Carlos Araújo – Eu sempre digo que não tenho uma meta na vida, tenho sim uma causa, que é a causa da cultura. Onde estiver alguém batalhando pela cultura e pela educação, pode me requisitar, que, com o maior prazer, sem pestanejar, estou sempre disposto a estar lá para dar a minha modesta parcela de colaboração. Digo isso desde os tempos de juventude.

De resto, mais do que me orgulhar, me sinto realizado de ter participado, mesmo com uma pequena cota de contribuição, de um Festival de importância tal que já conta seus 34 anos de existência.

Policultural – O que você mudaria no modelo de festival de hoje, se tivesse em suas mãos?

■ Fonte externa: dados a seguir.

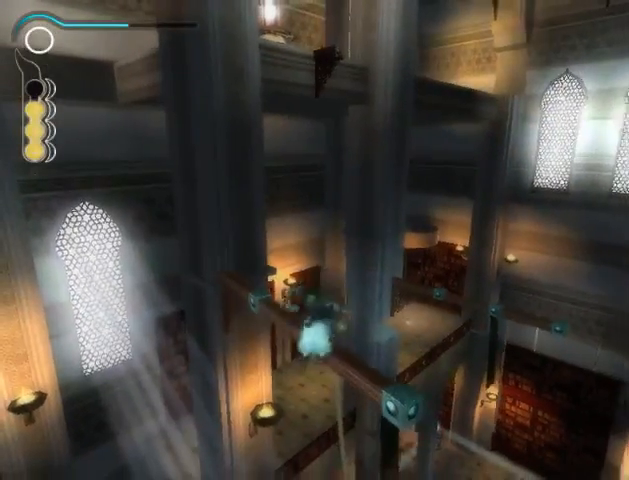
{"buttons": [], "left_stick": "center", "right_stick": "center", "events": []}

Carlos Araújo – Nas últimas edições do FEMPI, alguém já teve a curiosidade de observar o número de jovens na platéia, enquanto artistas cinqüentões desfiavam suas canções de MPB? Eu não só tive essa curiosidade como cheguei a contar: não passavam de cinqüenta! Isso, num universo de quase dez mil estudantes matriculados nas escolas do município.

É por que a música desses senhores não tem qualidade? Não! Mas, a Mídia enfia na mente do jovem de hoje que essa não é sua música.

Na minha modesta opinião, os financiadores do Festival estão empregando esse dinheiro de forma equivocada. Parte dessa verba deveria ser usada na base, ou seja, na escola.

Essa é uma matéria tão complexa, que, infelizmente, não se pode dissecar todo o assunto neste espaço.

Policultural – Muitas pessoas apoiaram e incentivaram a cultura desta cidade. Sei que estou entrevistando uma delas: você. Mas, dentro desse processo cultural até hoje, apesar de termos vários protagonista, quem você elegeria como a personalidade da cultura de Ibotirama?

Carlos Araújo – “Um profetanão é honrado em sua terra e na sua casa”. Esta frase do tempo de Cristo pode, muito bem, ainda hoje, servir para espelhar o panorama cultural de cidades pequenas como Ibotirama. Qual o reconhecimento que a comunidade dá a figuras como Edvaldo Pereira, Carlos Barbosa, Aliomar Pereira, Edson Alves Ferreira e Mestre Curuta? Para citar apenas alguns! Some-se a isso o “ego” natural de alguns “artistas” do lugar, que são incapazes de reconhecer o devido valor de seus próprios pares!

No meu entender, essas e outras circunstâncias impedem que um protagonista se sobressaia aqui e se torne “a” personalidade da cultura de Ibotirama”

Policultural – Algo não foi perguntado nesta entrevista e que você gostaria de colocar por achar relevante ao processo histórico do festival?

Carlos Araújo – Certos ressentimentos me incomodaram nessa minha lida, anos a fio, na feitura dos Festivais. Refiro-me a mágoas infundadas externadas por alguns jovens da segunda geração de concorrentes do FEMPI. Eles alegavam que os “mais velhos” não valorizavam seus trabalhos e não trabalhavam para acontecer uma renovação de concorrentes. Ora, hoje eles são os “mais velhos”, os mais premiados nas últimas edições, no entanto, o aparecimento de novos concorrentes de peso só está minguando.

Volto a repetir: hoje estou mais do que convencido de que a arte só reflete o momento histórico. Mesmo que realizássemos um trabalho esmerado no sentido da renovação de valores, não mudaríamos o cenário musical que aí está.